• **GIVEN ENTRIES**:
"""
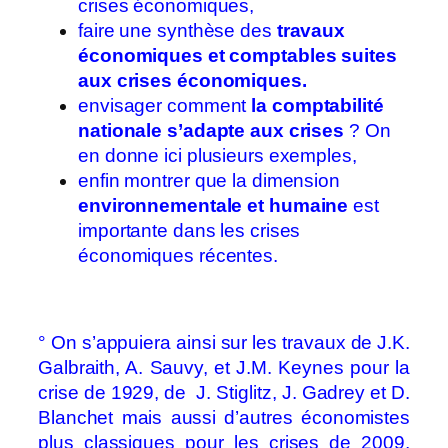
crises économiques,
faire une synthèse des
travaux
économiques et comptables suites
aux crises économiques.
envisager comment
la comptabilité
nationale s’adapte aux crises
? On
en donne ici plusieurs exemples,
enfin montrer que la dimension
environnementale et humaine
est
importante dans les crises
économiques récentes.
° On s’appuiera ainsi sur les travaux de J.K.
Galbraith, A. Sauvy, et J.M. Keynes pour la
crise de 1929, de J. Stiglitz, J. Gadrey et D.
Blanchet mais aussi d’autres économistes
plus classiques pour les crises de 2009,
"""
"""
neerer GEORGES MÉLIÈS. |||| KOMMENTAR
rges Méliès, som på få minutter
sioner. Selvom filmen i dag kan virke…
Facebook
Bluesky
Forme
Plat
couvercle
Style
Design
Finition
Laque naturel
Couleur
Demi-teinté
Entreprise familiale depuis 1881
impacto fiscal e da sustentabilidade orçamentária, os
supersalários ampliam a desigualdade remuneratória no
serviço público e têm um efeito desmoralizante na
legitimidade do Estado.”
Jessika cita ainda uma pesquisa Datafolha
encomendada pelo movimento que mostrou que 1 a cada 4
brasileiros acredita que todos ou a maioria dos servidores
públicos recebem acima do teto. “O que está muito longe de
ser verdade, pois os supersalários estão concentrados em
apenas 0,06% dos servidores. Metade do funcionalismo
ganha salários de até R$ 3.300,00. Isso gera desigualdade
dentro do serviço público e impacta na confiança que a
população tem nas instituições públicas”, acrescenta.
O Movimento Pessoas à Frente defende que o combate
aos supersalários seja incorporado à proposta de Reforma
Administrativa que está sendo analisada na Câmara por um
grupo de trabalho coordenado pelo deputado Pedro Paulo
"""
"""
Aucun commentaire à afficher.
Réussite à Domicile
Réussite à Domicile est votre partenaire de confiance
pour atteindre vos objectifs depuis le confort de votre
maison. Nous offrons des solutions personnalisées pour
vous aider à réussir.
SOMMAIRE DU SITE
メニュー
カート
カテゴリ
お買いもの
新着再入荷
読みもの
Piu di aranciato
"""
Reproduce the lines of the listing between the line containing "neerer GEORGES MÉLIÈS. |||| KOMMENTAR" and the line containing "Entreprise familiale depuis 1881", inclusive, with every character unchanged.

neerer GEORGES MÉLIÈS. |||| KOMMENTAR
rges Méliès, som på få minutter
sioner. Selvom filmen i dag kan virke…
Facebook
Bluesky
Forme
Plat
couvercle
Style
Design
Finition
Laque naturel
Couleur
Demi-teinté
Entreprise familiale depuis 1881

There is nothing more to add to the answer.